2 files changed, 399 insertions, 4 deletions
diff --git a/dev/README.md b/dev/README.md
index 0c6b8020f1..0a6b196ec0 100644
--- a/dev/README.md
+++ b/dev/README.md
@@ -22,14 +22,12 @@
 | [`dev/doc/changes.md`](doc/changes.md) | (partial) Per-version summary of the evolution of Coq ML source |
 | [`dev/doc/style.txt`](doc/style.txt) | A few style recommendations for writing Coq ML files |
 | [`dev/doc/debugging.md`](doc/debugging.md) | Help for debugging or profiling |
-| [`dev/doc/universes.txt`](doc/universes.txt) |  Help for debugging universes |
-| [`dev/doc/extensions.txt`](doc/extensions.txt) | Some help about TACTIC EXTEND |
-| [`dev/doc/perf-analysis`](doc/perf-analysis)|  Analysis of perfs measured on the compilation of user contribs |
+| [`dev/doc/universes.md`](doc/universes.md) |  Help for debugging universes |
 | [`dev/doc/econstr.md`](doc/econstr.md) | Describes `Econstr`, implementation of treatment of `evar` in the engine |
 | [`dev/doc/primproj.md`](doc/primproj.md) | Describes primitive projections |
+| [`dev/doc/parsing.md`](doc/parsing.md) | Grammar and parsing overview |
 | [`dev/doc/proof-engine.md`](doc/proof-engine.md) | Tutorial on new proof engine |
 | [`dev/doc/xml-protocol.md`](doc/xml-protocol.md) | XML protocol that coqtop and IDEs use to communicate |
-| [`dev/doc/MERGING.md`](doc/MERGING.md) |  How pull requests should be merged into `master` |
 | [`dev/doc/release-process.md`](doc/release-process.md) | Process of creating a new Coq release |
 
 
diff --git a/dev/doc/parsing.md b/dev/doc/parsing.md
new file mode 100644
index 0000000000..f8b4537e77
--- /dev/null
+++ b/dev/doc/parsing.md
@@ -0,0 +1,397 @@
+# Parsing
+
+Coq's parser is based on Camlp5 using an extensible grammar.  Somewhat helpful
+Camlp5 documentation is available [here](http://camlp5.github.io/doc/htmlc/grammars.html).

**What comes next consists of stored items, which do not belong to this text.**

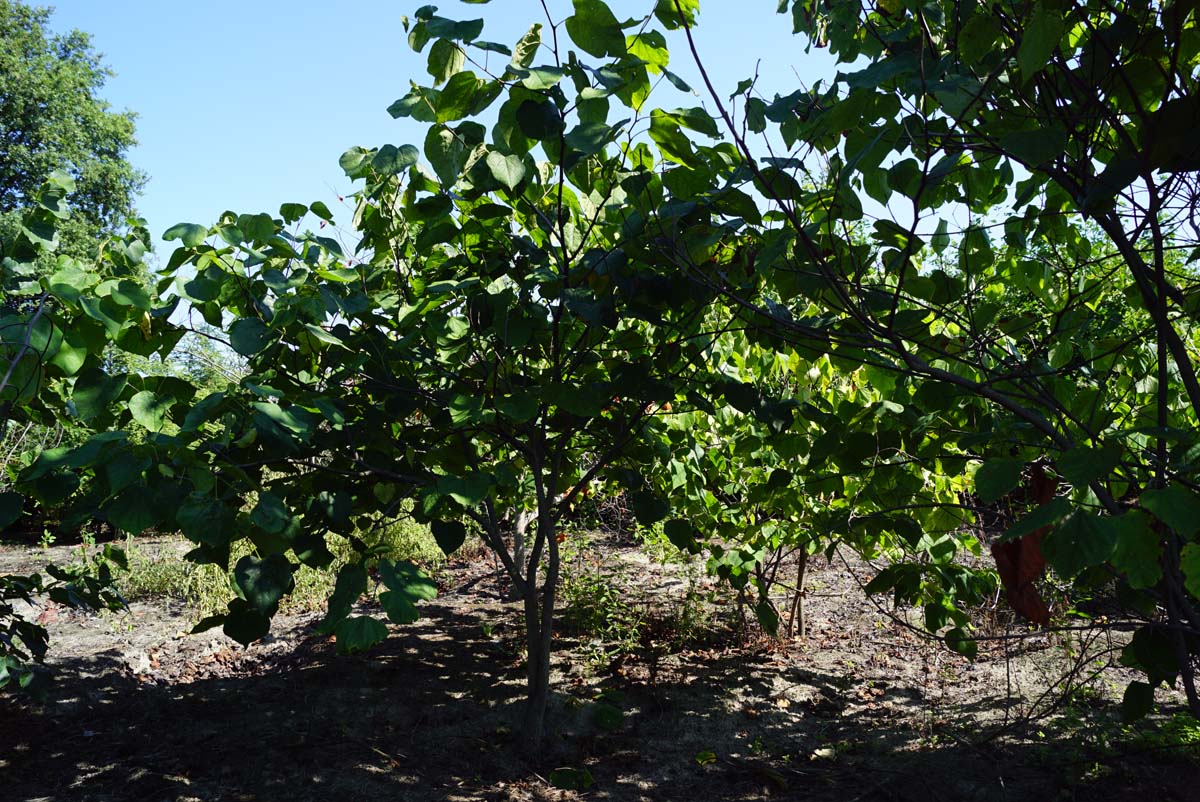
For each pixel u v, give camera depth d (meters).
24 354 2.27
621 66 2.27
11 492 2.32
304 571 6.73
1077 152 1.94
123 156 22.27
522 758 3.89
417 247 2.93
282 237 2.86
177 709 4.46
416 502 3.34
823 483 3.57
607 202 2.98
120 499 2.17
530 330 2.90
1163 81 1.85
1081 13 1.66
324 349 3.02
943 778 3.58
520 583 3.94
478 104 2.18
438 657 5.32
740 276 2.87
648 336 3.67
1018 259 2.77
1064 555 1.47
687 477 4.31
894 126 1.94
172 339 2.75
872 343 2.02
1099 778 3.47
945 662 5.12
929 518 3.42
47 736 4.11
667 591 6.80
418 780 3.65
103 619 6.18
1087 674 4.60
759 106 2.19
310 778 3.64
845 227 2.18
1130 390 2.77
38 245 2.93
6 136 19.73
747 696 4.68
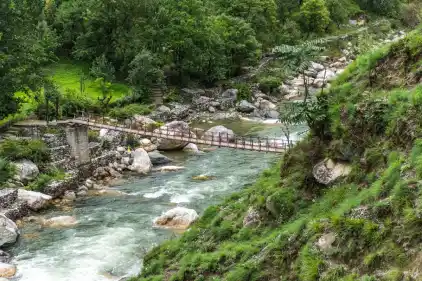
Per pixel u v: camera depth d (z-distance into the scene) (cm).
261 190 2538
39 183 4144
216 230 2508
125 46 7519
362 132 2156
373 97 2219
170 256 2556
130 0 7450
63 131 4991
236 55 8875
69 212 3894
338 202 2016
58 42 7962
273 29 10862
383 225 1622
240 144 4222
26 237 3409
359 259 1606
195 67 7881
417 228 1494
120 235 3394
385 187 1767
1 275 2809
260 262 1936
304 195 2262
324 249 1722
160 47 7638
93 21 7531
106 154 5094
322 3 11731
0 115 4984
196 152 5616
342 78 2566
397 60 2319
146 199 4138
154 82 7581
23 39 5244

+However, the Camlp5 code has been copied into the Coq source tree and may differ
+from the Camlp5 release.
+
+Notable attributes of the parser include:
+
+* The grammar is extensible at run time.  This is essential for supporting notations
+  and optionally-loaded plugins that extend the grammar.
+
+* The grammar is split into multiple source files.  Nonterminals can be local to a file
+  or global.
+
+* While 95% of the nonterminals and almost all the productions are defined in the grammar,
+  a few are defined directly in OCaml code.  Since many developers have worked on the parser
+  over the years, this code can be idiosyncratic, reflecting various coding styles.
+
+* The parser is a recursive descent parser that, by default, only looks at the next token
+  to make a parsing decision.  It's possible to hand-code additional lookahead where
+  necessary by writing OCaml code.
+
+* There's no code that checks whether a grammar is ambiguous or whether every production
+  can be recognized.  Developers who modify the grammar may, in some cases, need to structure their
+  added productions in specific ways to ensure that their additions are parsable and that they
+  don't break existing productions.
+
+## Contents ##
+
+- [Grammars: `*.mlg` File Structure](#grammars-mlg-file-structure)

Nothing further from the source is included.